First, a simple bar plot of the armed status.
library(ggplot2)
ggplot(restrictedData,aes(x=armed))+geom_bar()+theme_bw()
Now, let’s group this by race.
ggplot(restrictedData,aes(x=armed,fill=race))+geom_bar()+theme_bw()
Side-by-side instead:
ggplot(restrictedData,aes(x=armed,fill=race))+geom_bar(position="dodge")+theme_bw()
Go the other way (race by arms instead of arms by race), stacked and side-by-side:
ggplot(restrictedData,aes(x=race,fill=armed))+geom_bar()+theme_bw()
ggplot(restrictedData,aes(x=race,fill=armed))+geom_bar(position="dodge")+theme_bw()
Perhaps we are interested in seeing how these two variables, armed and race interact with a third variable, flee, which describes if and how the civilian was fleeing when the shooting occured.

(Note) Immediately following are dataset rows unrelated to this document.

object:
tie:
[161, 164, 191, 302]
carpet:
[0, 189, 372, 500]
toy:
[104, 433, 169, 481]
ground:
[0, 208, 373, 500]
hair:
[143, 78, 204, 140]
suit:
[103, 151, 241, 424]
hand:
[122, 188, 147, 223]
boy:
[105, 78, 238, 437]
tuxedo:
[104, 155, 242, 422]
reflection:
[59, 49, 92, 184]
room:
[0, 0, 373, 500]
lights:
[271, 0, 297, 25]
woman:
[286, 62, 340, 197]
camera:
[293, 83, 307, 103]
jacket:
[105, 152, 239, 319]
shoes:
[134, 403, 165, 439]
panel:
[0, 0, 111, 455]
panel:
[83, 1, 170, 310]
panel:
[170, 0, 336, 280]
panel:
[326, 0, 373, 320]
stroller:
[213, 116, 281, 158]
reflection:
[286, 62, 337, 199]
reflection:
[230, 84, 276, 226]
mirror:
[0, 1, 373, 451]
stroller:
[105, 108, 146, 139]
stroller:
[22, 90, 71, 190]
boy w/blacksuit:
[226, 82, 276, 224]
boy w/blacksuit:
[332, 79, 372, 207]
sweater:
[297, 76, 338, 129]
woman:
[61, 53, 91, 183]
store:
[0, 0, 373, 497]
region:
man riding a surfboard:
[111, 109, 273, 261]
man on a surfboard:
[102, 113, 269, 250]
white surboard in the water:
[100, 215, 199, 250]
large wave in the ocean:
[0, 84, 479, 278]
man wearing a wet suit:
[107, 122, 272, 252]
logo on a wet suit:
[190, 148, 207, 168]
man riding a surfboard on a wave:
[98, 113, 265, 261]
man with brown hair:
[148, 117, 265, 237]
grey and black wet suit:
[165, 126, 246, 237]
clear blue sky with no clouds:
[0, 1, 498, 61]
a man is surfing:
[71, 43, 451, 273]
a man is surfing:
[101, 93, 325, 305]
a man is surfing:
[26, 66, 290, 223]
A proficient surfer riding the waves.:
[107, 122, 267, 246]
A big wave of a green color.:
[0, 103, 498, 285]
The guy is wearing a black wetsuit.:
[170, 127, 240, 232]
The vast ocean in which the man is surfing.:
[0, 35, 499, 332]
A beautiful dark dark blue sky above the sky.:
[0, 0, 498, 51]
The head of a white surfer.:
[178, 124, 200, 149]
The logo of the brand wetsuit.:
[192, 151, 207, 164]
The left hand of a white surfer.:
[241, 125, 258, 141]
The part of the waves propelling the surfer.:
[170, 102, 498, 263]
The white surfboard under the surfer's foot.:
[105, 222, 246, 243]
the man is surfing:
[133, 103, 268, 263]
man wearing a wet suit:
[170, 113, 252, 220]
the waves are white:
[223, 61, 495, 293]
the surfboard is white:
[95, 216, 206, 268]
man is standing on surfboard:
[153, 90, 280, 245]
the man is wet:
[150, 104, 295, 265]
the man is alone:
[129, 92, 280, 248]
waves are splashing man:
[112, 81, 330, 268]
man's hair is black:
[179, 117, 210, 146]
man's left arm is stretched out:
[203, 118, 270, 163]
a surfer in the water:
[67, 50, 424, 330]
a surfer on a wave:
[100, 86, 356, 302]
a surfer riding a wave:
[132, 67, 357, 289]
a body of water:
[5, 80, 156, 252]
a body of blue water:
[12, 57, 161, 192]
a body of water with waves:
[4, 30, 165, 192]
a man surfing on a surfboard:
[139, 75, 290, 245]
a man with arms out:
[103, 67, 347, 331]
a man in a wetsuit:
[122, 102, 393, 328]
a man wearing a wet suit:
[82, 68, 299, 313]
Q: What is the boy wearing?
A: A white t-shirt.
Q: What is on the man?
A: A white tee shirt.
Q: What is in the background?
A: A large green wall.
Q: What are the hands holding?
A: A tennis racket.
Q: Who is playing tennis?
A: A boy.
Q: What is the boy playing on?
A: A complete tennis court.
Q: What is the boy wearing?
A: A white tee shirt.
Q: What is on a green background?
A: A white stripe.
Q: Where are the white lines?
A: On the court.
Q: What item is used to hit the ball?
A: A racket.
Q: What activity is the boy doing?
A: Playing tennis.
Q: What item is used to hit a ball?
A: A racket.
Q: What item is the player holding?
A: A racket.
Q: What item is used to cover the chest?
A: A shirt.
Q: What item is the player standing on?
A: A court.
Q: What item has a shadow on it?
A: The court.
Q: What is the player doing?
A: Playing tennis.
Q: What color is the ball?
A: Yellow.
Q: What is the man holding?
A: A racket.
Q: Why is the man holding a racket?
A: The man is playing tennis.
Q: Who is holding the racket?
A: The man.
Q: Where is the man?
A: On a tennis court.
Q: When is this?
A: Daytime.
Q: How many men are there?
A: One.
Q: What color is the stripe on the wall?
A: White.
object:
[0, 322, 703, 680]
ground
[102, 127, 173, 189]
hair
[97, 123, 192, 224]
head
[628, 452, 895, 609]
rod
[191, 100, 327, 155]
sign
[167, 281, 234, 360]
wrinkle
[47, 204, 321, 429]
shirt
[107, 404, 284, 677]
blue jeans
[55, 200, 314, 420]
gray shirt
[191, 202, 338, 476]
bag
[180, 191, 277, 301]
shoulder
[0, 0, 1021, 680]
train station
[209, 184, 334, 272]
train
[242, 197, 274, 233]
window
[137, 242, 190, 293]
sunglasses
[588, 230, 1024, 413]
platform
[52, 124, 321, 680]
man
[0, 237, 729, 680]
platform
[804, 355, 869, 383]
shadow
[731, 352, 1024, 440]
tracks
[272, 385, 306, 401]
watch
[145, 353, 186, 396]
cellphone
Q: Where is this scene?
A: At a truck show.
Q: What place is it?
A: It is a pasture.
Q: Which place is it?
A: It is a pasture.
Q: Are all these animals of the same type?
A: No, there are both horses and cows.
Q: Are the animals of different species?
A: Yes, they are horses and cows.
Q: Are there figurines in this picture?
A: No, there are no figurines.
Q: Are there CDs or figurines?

ggplot(restrictedData,aes(x=armed,fill=race))+geom_bar()+facet_grid(flee~.)+theme_bw()
ggplot(restrictedData,aes(x=race,fill=armed))+geom_bar()+facet_grid(flee~.)+theme_bw()
We can even look at how armed and race interact with flee and another variable threat_level at the same type.
ggplot(restrictedData,aes(x=armed,fill=race))+geom_bar()+facet_grid(flee~threat_level)+theme_bw()
ggplot(restrictedData,aes(x=race,fill=armed))+geom_bar()+facet_grid(flee~threat_level)+theme_bw()
Of course, you can see that many of these displays are ineffective and need substantial modification before they are ready for prime-time. But you should also be able to see how quickly we were able to create different ways of dividing and displaying the data using `ggplot, compared to the amount of typing that would have been required to make similar displays in the base graphics package.